Así de feliz como estaba, seguí pasando las páginas, hasta que el libro me volvió a sorprender. Tenía uno de sus capítulos enteramente dedicado a explicar que el idioma español es la cuarta lengua más hablada del mundo, que en América Latina hay casi 350 millones de hispanoparlantes y que no en todos los sitios la gente lo utiliza igual. Hay palabras y pronunciaciones distintas; pero por ser diferentes, no significan que estén mal. "Son preferencias", señalaban los autores, que incluso daban un montón de ejemplos y propuestas para los alumnos, invitándolos a 'traducir' expresiones, a conversar con sus compañeros de clase nacidos en otros países y a reflexionar sobre la diversidad. Ese planteamiento sí que me gustó, por realista y constructivo. Porque en España, en este momento, casi el 11% de los estudiantes son de origen extranjero y porque hay muchas escuelas y liceos donde esa tasa se dispara hasta superar el 60% o más.
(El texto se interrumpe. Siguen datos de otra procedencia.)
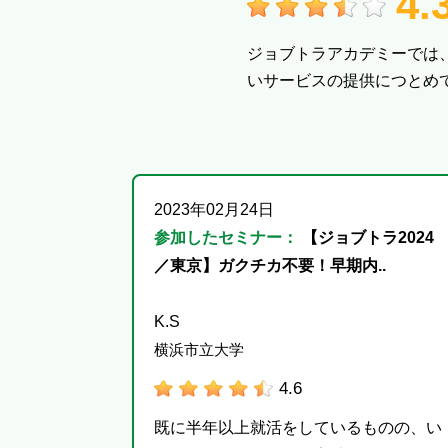
4.
ジョブトラアカデミーでは
いサービスの提供につとめ
2023年02月24日
参加したセミナー：
【ジョブトラ2024
／東京】ガクチカ不要！早期内..
K.S
横浜市立大学
4.6
既に半年以上就活をしているものの、い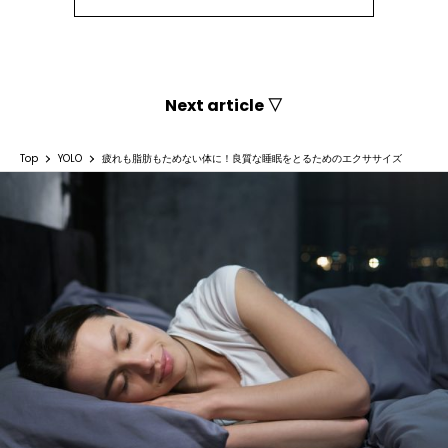
Next article ▽
Top
YOLO
疲れも脂肪もためない体に！良質な睡眠をとるためのエクササイズ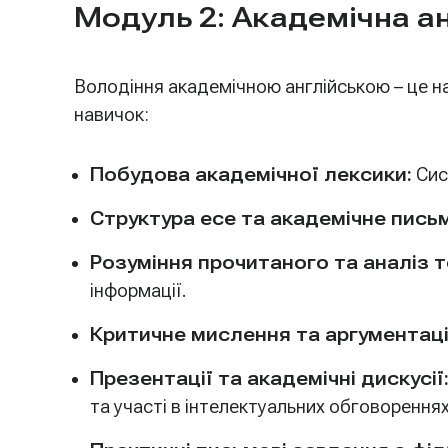
Модуль 2: Академічна ан
Володіння академічною англійською – це на
навичок:
Побудова академічної лексики:
Сис
Структура есе та академічне пись
Розуміння прочитаного та аналіз т
інформації.
Критичне мислення та аргументаці
Презентації та академічні дискусії
та участі в інтелектуальних обговореннях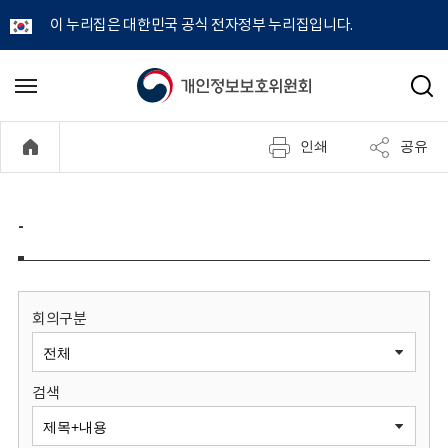
이 누리집은 대한민국 공식 전자정부 누리집입니다.
개
메
검
뉴
색
인
열
인쇄
공유
기
정
보
-
보
호
회의구분
위
검색
원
El desafío cultural es imponente. Ya no se trata sólo de encajar las piezas para acomodar a los inmigrantes adultos en el entramado social preexistente, sino de fomentar la convivencia desde abajo. Piensen en esto: si educar de por sí ya es complicado, hoy en día, cualquier profesor de España se encuentra ante la difícil tarea de normalizar las relaciones entre niños y adolescentes que de pronto no tienen nada en común, excepto su edad. Un salón de clase cualquiera viene a ser un extracto del mundo, con razas, idiomas, nacionalidades e, incluso, religiones diferentes. Por eso existen organismos nuevos, como el Creade (Centro de Recursos para la Atención a la Diversidad Cultural en Educación), o libros de texto actualizados que aprehenden la coyuntura y la usan para enseñar, como el que encontré en esa librería.

Las políticas de integración 'para grandes' pueden funcionar más o menos, dependiendo, entre otras cosas, de lo tercos, cascarrabias y obstinados que seamos. Pero los encares educativos de base, mucho más naturales, son los que en realidad abren paso para el cambio. Si un adolescente o un niño convive buena parte del día con chicos de otras partes y los profesores enfatizan el lado positivo, su abanico de conocimientos y culturas será mucho mayor. Seguramente dentro de unos años, cuando se lancen de lleno al terreno de los adultos, cuando les toque a ellos decidir, tendrán en su mano más herramientas de valoración. Menos prejuicios en su cabeza.